Hunters, meanwhile, were somewhat underrated in the pre-microadjustment period as they had more than enough strings to their bow in terms of tempo gameplay potential, which they now get to fully utilize. Desert Spear, Baited Arrow, Aimed Shot, Trampling Rhino: just go face! There’s also the elekkphant in the room: Ramming Mount, a card that can single-handedly solo your opponent in the tempo battle should it come out at the right time. It simply shouldn’t be in the arena
The best of the rest: Paladin and Mage (51.4% and 51.2%)
There are two different stories at play here: Paladins essentially remained untouched by the microadjustments and they are still very serviceable in this meta thanks to strong tempo options traditionally available to them plus a smidgen of handbuff synergy with Alliance Bannerman, by far their strongest class card in the current metagame. Meanwhile, Mages were the big beneficiaries of the update: turns out having more Runed Orbs, Flamestrikes and First Flames available will let you have a much easier time contesting the board.
Coinflip classes: Shaman and Demon Hunter (both 49.7%)
Both classes are serviceable in the current metagame but it has to be said that they are extremely draft-dependent, making them truly coinflip options. The power level between potential drafts is ridiculous here, especially in the case of Demon Hunter: you either get lucky enough Expendable Performers (or tools that can generate it for you) and Illidari Studies or… not, starting with 2-3 less expected wins to start out. Strong Shaman decks and strong Demon Hunter decks alike have the potential to go far but expect high variance and a lot of frustration during the draft. It’s worth noting that Demon Hunters are the only class not to have completely died off the back of their negative micro-adjustments: it goes to show the strength of their spell discover options.
Meh but playable: Priest and Rogue (47.8% and 46.7%)
These two classes can still get enough of the right tools to draft together a coherent deck but they are always facing an uphill climb. Especially once you consider that the Arena playstyles of Warlock and Hunter are somewhat analogous to Priest and Rogue, the dominance of those two classes makes these all the less appealing.
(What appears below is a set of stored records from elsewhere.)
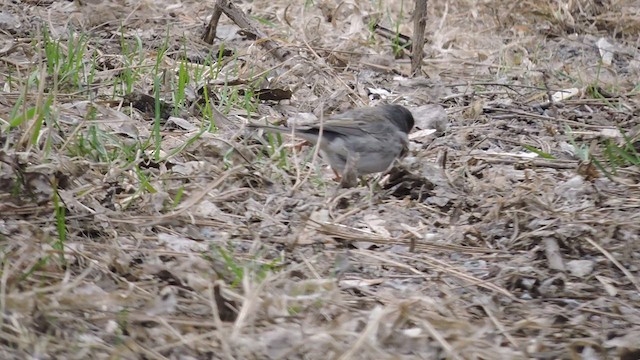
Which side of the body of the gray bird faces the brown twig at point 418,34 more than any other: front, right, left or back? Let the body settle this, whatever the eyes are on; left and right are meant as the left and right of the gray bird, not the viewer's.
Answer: left

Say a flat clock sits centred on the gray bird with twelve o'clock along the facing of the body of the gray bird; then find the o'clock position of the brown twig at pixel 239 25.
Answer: The brown twig is roughly at 8 o'clock from the gray bird.

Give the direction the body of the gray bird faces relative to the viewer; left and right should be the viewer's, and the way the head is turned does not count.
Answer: facing to the right of the viewer
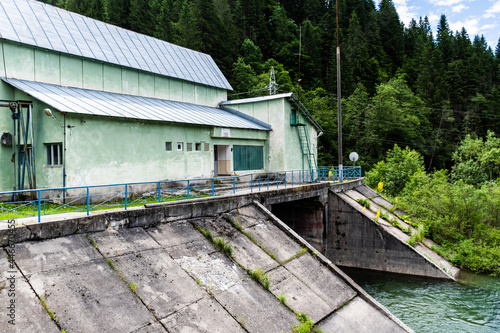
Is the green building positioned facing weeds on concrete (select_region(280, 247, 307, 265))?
yes

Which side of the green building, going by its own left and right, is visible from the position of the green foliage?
left

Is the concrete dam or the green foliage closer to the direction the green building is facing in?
the concrete dam

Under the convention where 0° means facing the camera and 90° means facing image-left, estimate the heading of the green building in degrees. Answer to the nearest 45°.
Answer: approximately 315°

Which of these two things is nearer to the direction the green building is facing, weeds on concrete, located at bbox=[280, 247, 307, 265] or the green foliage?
the weeds on concrete
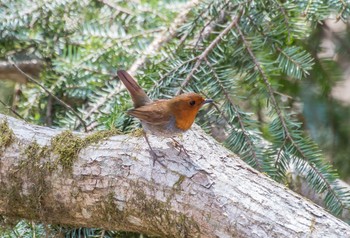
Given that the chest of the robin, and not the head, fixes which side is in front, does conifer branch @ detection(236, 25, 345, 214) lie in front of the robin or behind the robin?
in front

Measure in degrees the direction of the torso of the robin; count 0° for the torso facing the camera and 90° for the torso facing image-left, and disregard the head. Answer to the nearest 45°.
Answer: approximately 270°

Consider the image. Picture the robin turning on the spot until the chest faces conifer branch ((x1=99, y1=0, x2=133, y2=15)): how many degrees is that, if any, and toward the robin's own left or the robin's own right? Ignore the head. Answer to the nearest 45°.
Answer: approximately 135° to the robin's own left

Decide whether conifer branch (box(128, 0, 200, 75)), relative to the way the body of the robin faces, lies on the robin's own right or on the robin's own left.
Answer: on the robin's own left
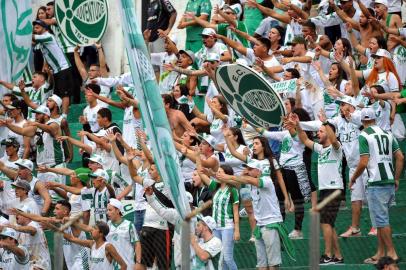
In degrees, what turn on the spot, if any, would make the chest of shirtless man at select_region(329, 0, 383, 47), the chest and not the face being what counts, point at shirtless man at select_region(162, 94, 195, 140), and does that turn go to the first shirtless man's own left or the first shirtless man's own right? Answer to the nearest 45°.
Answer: approximately 45° to the first shirtless man's own right

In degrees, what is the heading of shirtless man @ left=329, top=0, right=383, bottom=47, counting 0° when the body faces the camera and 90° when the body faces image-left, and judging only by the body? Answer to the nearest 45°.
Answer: approximately 45°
There just isn’t synergy between the potent class cards available to you, and that is when they show up in the first place: Elekk Mount and Call of the Grave are predictably excellent for Priest and Condemn (Rank 1) still remains stupidly good, while Rogue still has Oil Rig Ambusher and Efficient Octo-bot to rely on. Still, it tells a lot about these classes that neutral tools like Venomous Scorpid and Claw Machine are still topping their respective deck win rate charts at the time of writing.
Avoid at all costs: Warrior and Druid (43.6% and 40.9%(!))
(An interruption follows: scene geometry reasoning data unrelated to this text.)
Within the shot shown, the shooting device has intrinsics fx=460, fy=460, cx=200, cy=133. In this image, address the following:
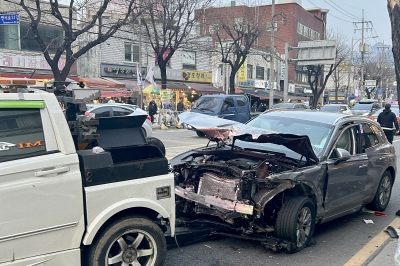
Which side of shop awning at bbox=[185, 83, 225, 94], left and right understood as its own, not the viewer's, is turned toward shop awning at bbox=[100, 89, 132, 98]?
right

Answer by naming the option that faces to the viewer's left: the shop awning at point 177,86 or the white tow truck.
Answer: the white tow truck

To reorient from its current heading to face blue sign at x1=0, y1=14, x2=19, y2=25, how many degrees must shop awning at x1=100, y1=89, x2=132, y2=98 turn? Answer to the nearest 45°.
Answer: approximately 45° to its right

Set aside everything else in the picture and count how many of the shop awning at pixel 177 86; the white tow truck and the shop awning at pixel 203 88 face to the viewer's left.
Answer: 1

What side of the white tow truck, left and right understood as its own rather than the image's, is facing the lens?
left

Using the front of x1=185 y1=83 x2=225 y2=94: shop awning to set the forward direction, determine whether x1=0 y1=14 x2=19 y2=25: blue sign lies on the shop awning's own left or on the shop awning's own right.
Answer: on the shop awning's own right

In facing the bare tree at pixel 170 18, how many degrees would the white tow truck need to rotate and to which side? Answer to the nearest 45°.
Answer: approximately 90° to its right

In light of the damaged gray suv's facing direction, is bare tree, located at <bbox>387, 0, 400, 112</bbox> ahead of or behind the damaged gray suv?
behind

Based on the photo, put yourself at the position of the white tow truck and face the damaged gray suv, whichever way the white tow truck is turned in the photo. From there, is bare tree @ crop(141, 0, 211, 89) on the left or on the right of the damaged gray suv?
left

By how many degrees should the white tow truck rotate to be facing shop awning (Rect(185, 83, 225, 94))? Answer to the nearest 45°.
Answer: approximately 90° to its right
There’s nothing micro about these adjustments: the top classes in the Arena tumbled to the bottom of the tier list as usual after Team 5’s usual changes made with the delicate touch of a 5000-ton sledgehammer. It’s rare to see such a massive drop in win rate – over 10% in case of Druid.
It doesn’t matter that you technically have good cards in the rotation if they never show up in the draft, and the fact that you were the top dog just a couple of days ago also doesn’t amount to anything. Unless you have an old deck still lying around, make sure to avoid these two classes until further changes are made to the metagame.